Bersua direktur utama perusahan penerbitan, di toko buku, tentu topiknya tak jauh-jauh dari buku. Mumpung bertemu orang yang tepat, tak ada salahnya ngedumel perkara bagaimana toko buku --juga kalangan penerbit --yang seharusnya menjadi garda depan aspresiasi buku, malah kerap merusak ‘’selera’’ rakyat pembaca.

Contoh sederhana yang saya kemukakan adalah bagaimana sembrononya pengelola toko buku meletakkan buku bagus di tempat yang salah. Misalnya, buku manajemen atau sejarah di bagian novel. Akibatnya, orang-orang yang serius hanya meminati bidang ini, yang sibuk dan datang ke toko buku langsung ke section yang dituju, kehilangan kesempatan seketika mendapatkan buku dimaksud. Apalagi kalau sang pembaca emoh berurusan dengan katalog digital yang biasanya disediakan di toko-toko buku besar.

Lucunya, belum lagi kering mulut bicara, di bagian buku-buku masakan, tiba-tiba Tommy melihat terbitan Penerbit Republika, From Kitchen with Love, yang ditulis Lia Heliana (2008). Spontan dia berucap, ‘’Lo, ini bukan buku masakan. Ini novel.’’

Saya hanya bisa mengeleng-ngeleng dan tergelak.

Bagi saya, menjelajahi toko buku sebagai ritual mingguan telah lama jadi pengelanaan eksotis sekaligus menjengkelkan. Bukan sekali-dua saya menemukan buku yang keliru besar peletakannya. Tanpa bermaksud menyalahkan, apalagi geram terhadap kebanyakan ‘’petugas lapangan’’ di toko-toko buku besar yang berseragam apik dan rata-rata berusia muda, mereka umumnya memperlakukan buku tak lebih dari komoditas lain. Tak lebih baik dari barang kelontong atau consumers goods di supermarket: Tidak lebih dan tak kurang dari jualan belaka.

Apa yang terjadi pada From Kitchen with Love, misalnya, terjadi pula pada buku Laura Esquivel, Like Water for Chocolate (1989). Para pemburu film bermutu tahu persis buku ini sudah difilmkan di Meksiko dengan tajuk Como aqua para chocolate dan meraih 11 penghargaan (termasuk film terbaik) di Mexico Film Festival pada 1992.

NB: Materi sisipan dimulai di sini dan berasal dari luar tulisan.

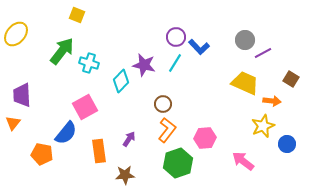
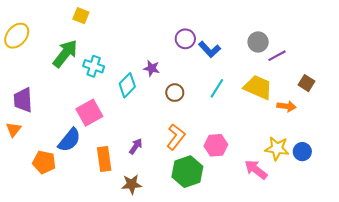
cyan line: (175, 63) -> (217, 88), moved
purple star: (144, 65) -> (152, 68), size x0.7
brown circle: (163, 104) -> (175, 93), moved
yellow star: (263, 126) -> (277, 148), moved, turned 30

Saking bagusnya, film Like Water for Chocolate yang skenarionya juga ditulis Esquival bahkan menjadi salah satu film asing yang diapresiasi sangat tinggi di Amerika Serikat.
Di Indonesia, di mana filmnya jelas tak bakal beredar (karena film bagus biasanya cuma untuk para maniak film), bukunya yang diterbitkan Penerbit KutuBuku (Januari 2005), oleh para pengelola toko buku dengan gagah perkasa diletakkan di bagian masakan. Tak heran bila buku yang mencatat best seller di mana-mana ini, di negeri ini sama sekali tak dilirik pembaca (kecuali mereka yang terbiasa mengikuti resensi buku di situs-situs buku dunia dan gigih melacak kalau-kalau sudah diterjemahkan).

Lagi pula siapa peduli urusan air dan coklat kecuali para penyuka kuliner yang doyan mencoba-coba resep masakan berkadar coklat tinggi?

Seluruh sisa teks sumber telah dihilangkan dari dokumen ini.